DOCUMENTO FUENTE

"""

1R 8, 1-7.9-13; Salm 131, 6-10; Marcos 6, 53-56

Hoy vemos a Jesús en plena actividad taumatúrgica. Las multitudes acuden a su presencia con una idea muy clara, que sane a sus enfermos. Es ese un deseo muy natural. Conozco padres que se han endeudado buscando la salud de sus hijos y a muchas personas que se han agarrado como a un clavo ardiente a cualquier posibilidad con tal de recobrar la salud. A la misma santa Teresa su padre la llevó a un curandero cuando estuvo enferma. Aquí es distinto, Jesús es Señor de cuerpos y almas. Como Dios lo puede todo. Y, de hecho, combate la enfermedad, que daña al hombre y es consecuencia del pecado.

Llama la atención la petición de las gentes, que “le rogaban que les dejase tocar al menos el borde de su manto”. Es un acto de fe. Y, nos dice el evangelio, que quienes lo hacían se ponían sanos.

"""

Datos almacenados

"""

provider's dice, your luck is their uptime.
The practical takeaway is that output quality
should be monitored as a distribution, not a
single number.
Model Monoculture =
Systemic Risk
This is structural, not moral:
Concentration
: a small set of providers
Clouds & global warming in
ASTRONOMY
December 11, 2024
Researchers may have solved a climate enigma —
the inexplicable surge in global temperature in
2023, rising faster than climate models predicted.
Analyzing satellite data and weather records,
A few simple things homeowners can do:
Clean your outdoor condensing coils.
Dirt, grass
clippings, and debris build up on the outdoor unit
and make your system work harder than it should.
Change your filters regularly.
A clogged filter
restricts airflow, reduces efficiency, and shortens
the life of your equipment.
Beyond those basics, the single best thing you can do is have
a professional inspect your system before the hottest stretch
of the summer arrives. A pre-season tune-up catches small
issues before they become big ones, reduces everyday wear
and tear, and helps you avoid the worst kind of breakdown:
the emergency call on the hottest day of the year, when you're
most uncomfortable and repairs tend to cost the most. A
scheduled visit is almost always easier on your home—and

"""
"""

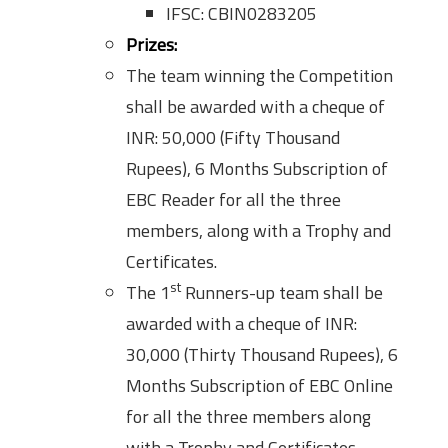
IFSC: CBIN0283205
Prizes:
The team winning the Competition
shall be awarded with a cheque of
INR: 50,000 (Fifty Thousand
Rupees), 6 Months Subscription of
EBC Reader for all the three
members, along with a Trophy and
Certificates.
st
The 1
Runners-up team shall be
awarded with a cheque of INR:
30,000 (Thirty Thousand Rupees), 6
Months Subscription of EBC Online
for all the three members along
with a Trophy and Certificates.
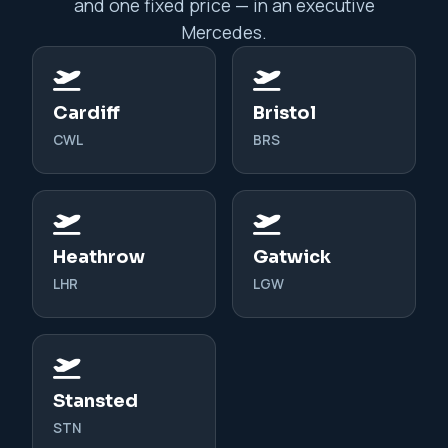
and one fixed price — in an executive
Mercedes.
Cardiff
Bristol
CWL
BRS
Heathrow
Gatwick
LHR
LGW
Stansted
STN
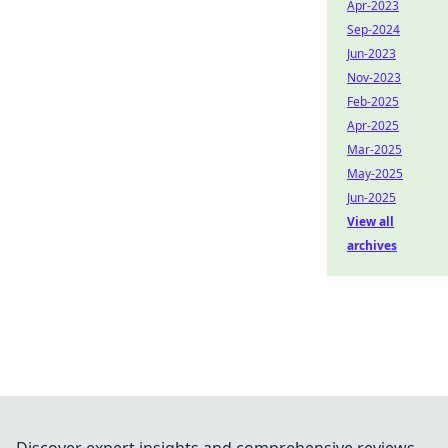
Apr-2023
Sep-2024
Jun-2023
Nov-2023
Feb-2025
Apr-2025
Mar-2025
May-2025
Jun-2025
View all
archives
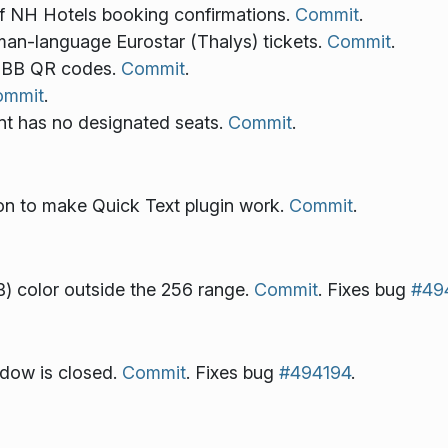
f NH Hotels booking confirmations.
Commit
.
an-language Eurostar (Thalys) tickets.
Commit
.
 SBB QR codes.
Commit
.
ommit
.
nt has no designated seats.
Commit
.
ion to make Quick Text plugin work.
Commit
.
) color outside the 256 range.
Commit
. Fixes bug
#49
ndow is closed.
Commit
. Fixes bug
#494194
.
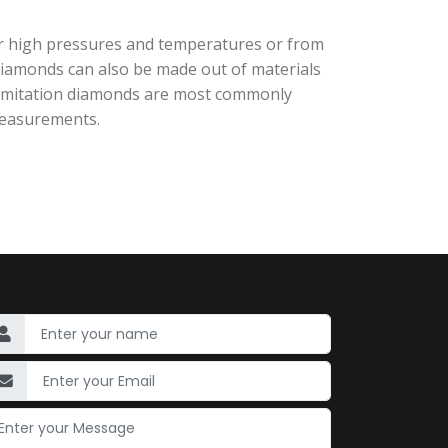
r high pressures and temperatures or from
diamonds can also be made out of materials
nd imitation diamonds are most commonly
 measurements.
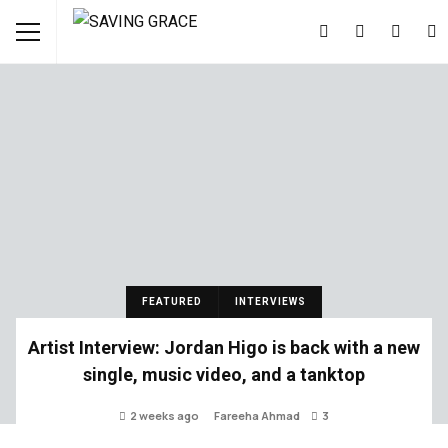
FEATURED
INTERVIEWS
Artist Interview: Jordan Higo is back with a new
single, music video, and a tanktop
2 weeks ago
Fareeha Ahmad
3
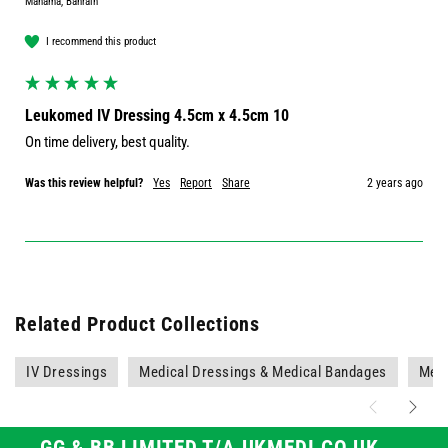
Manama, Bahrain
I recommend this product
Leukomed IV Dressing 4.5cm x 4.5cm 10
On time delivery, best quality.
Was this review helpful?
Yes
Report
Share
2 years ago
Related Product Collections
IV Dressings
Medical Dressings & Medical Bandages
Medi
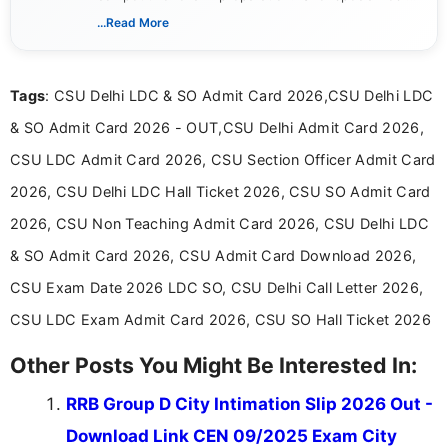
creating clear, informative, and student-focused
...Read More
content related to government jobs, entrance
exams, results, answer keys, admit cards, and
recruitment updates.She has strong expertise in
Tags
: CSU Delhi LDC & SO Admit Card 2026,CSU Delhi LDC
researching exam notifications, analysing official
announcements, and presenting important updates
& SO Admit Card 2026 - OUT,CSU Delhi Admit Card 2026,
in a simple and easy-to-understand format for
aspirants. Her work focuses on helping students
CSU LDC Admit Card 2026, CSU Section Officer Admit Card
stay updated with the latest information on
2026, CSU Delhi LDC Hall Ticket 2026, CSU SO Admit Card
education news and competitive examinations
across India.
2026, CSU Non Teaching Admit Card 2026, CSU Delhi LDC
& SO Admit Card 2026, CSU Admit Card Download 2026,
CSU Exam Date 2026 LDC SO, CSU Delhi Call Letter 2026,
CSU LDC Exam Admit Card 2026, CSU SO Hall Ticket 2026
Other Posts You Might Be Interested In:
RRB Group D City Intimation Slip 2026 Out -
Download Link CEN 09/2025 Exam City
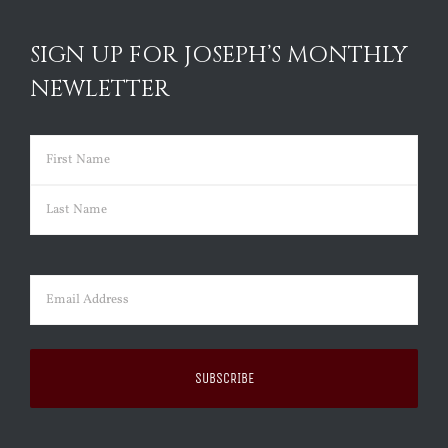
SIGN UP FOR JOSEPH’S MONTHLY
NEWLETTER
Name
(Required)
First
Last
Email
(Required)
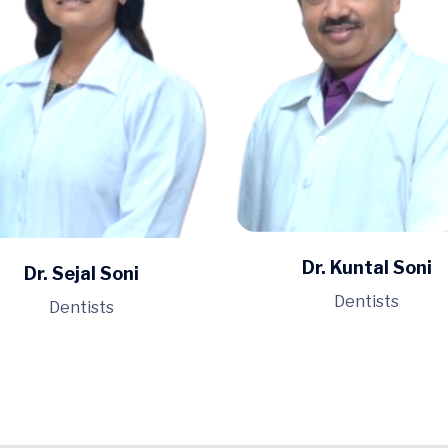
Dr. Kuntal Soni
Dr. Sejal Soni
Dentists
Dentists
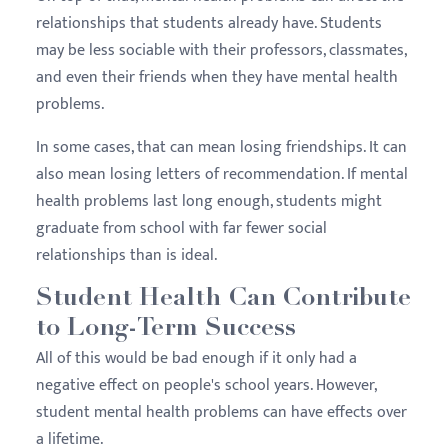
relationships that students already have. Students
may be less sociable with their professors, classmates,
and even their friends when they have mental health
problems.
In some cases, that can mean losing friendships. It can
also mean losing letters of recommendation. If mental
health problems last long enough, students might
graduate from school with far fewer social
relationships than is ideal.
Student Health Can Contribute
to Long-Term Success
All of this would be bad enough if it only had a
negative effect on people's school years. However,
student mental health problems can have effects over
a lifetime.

"""
"""

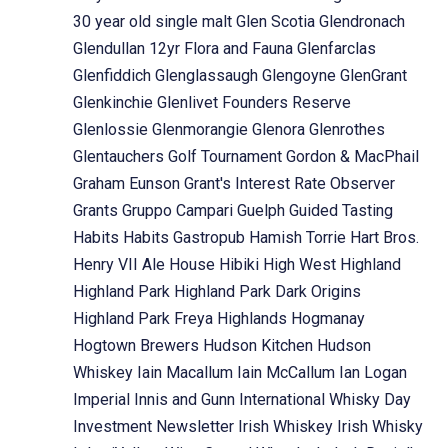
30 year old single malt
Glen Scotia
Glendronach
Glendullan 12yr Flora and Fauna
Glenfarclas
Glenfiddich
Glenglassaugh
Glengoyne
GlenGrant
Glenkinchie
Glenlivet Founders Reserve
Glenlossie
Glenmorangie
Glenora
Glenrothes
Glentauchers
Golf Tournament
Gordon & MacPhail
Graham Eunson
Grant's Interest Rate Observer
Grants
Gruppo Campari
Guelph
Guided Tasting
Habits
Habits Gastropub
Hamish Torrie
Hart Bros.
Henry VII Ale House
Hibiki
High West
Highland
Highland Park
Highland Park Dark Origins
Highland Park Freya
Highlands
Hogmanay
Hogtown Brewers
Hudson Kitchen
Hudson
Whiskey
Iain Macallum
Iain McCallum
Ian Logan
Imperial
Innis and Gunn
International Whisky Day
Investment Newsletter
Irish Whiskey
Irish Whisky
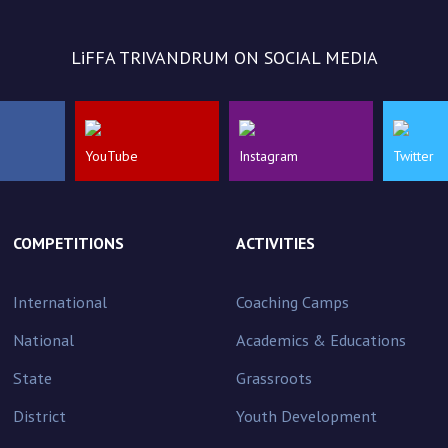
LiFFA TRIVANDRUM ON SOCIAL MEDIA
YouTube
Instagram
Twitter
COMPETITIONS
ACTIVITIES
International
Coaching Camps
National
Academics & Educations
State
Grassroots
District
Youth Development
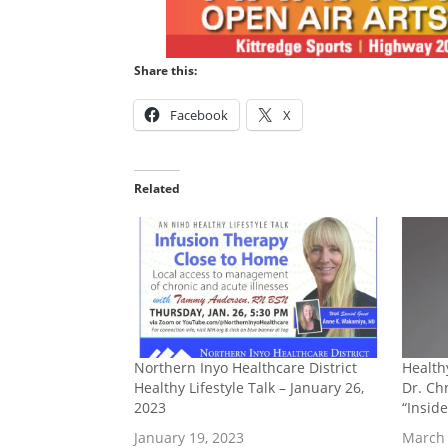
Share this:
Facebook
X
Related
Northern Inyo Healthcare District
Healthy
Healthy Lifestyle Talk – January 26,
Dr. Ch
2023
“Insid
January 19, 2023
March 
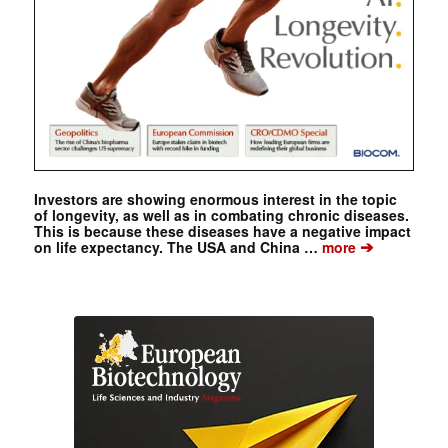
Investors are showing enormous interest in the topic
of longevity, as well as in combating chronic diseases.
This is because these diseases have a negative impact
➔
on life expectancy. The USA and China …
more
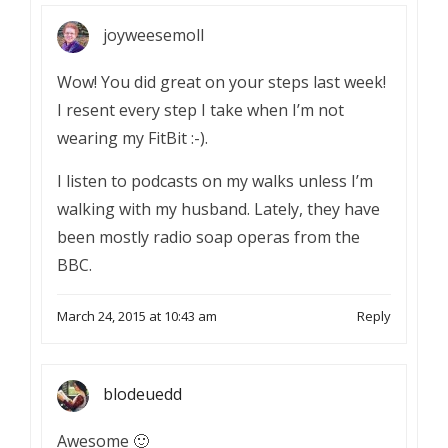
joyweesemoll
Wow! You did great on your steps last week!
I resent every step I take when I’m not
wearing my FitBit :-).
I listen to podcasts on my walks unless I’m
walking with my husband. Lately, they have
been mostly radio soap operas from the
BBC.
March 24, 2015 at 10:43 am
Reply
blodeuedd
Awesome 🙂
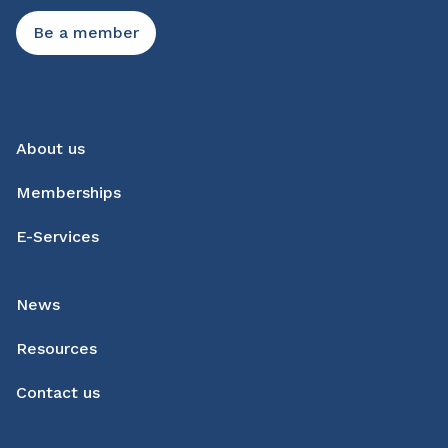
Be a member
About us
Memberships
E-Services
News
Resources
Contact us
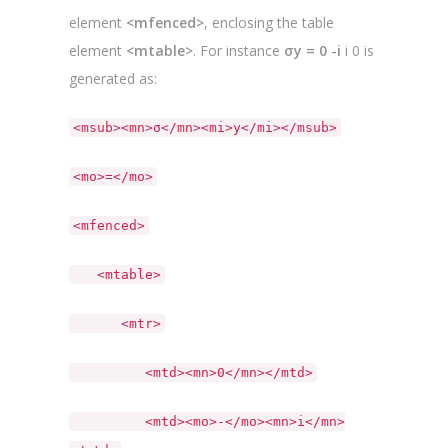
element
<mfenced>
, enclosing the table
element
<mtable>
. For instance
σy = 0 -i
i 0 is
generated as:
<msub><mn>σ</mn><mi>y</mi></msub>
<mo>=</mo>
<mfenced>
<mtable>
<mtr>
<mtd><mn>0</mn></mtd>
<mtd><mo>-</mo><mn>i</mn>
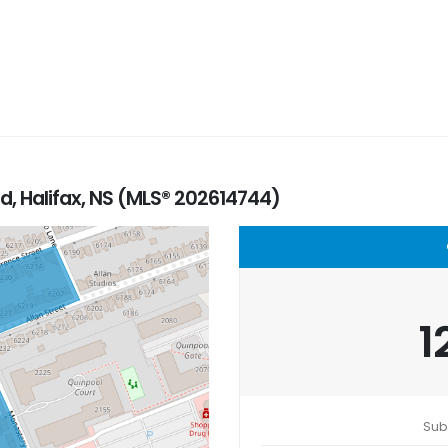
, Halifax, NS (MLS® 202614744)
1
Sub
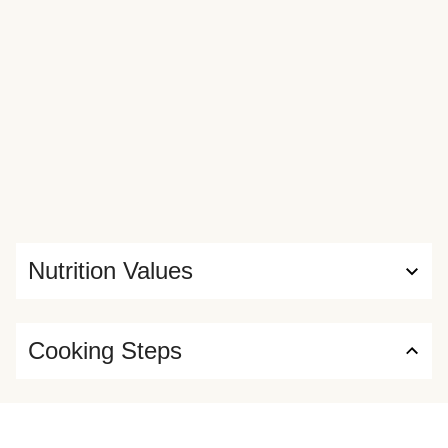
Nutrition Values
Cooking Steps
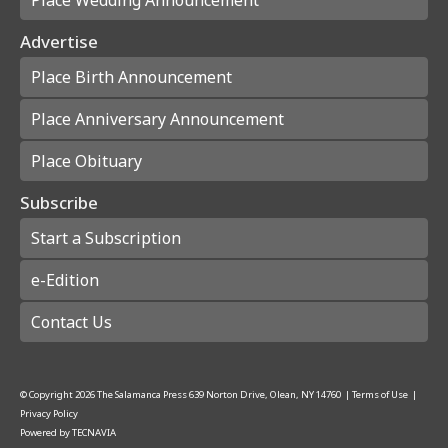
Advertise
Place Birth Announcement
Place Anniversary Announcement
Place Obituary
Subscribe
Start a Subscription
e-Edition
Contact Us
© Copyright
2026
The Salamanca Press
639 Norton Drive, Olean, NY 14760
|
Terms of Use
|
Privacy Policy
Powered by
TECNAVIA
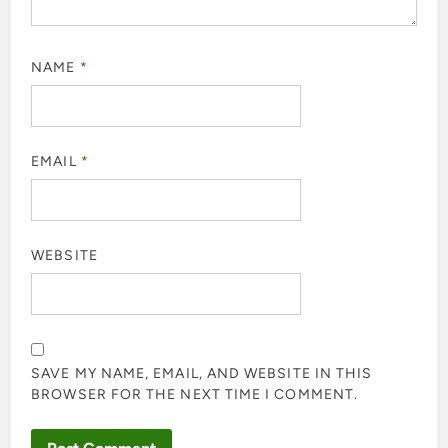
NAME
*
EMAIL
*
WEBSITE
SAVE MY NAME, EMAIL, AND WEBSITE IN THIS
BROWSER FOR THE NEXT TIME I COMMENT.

"""

ACCIONES REQUERIDAS
- A) Resume en dos oraciones el comentario sobre Marcos 6, 53-56.
- B) Transcribe del comentario sobre Marcos 6, 53-56 el tramo que va desde "1R 8, 1-7.9-13;" hasta "se ponían sanos.".
- C) Continúa el comentario sobre Marcos 6, 53-56 a partir de su última oración.
Los datos provienen de otra fuente.

RESPUESTAS POR TAREA
- A) Jesús aparece sanando a las multitudes, que acuden a él con el deseo natural de que cure a sus enfermos, y, como Señor de cuerpos y almas, combate la enfermedad, consecuencia del pecado. Quienes le rogaban tocar al menos el borde de su manto hacían un acto de fe, y el evangelio dice que se ponían sanos.

- B)
1R 8, 1-7.9-13; Salm 131, 6-10; Marcos 6, 53-56

Hoy vemos a Jesús en plena actividad taumatúrgica. Las multitudes acuden a su presencia con una idea muy clara, que sane a sus enfermos. Es ese un deseo muy natural. Conozco padres que se han endeudado buscando la salud de sus hijos y a muchas personas que se han agarrado como a un clavo ardiente a cualquier posibilidad con tal de recobrar la salud. A la misma santa Teresa su padre la llevó a un curandero cuando estuvo enferma. Aquí es distinto, Jesús es Señor de cuerpos y almas. Como Dios lo puede todo. Y, de hecho, combate la enfermedad, que daña al hombre y es consecuencia del pecado.

Llama la atención la petición de las gentes, que “le rogaban que les dejase tocar al menos el borde de su manto”. Es un acto de fe. Y, nos dice el evangelio, que quienes lo hacían se ponían sanos.

- C)
En la primera lectura Salomón nos dice que quien puso el sol en el cielo gusta de habitar en las tinieblas. Se refiere a la nube que toma posesión del Templo de Jerusalén que ha edificado el rey. Pero también se refiere, figuradamente, a la divinidad escondida por el misterio de la Encarnación. Lo que las multitudes intuían nosotros lo sabemos de cierto. Jesús es Dios y hombre. Vemos su humanidad, pero sabemos que también es Dios.

A nosotros Jesús nos da mucho más que el borde de su manto. Nos permite entrar en plena comunión con Él por el sacramento de la Eucaristía. Sucede en ese sacramento que Dios también está escondido. Nosotros vemos las especies de pan y de vino y, sin embargo, es Jesucristo.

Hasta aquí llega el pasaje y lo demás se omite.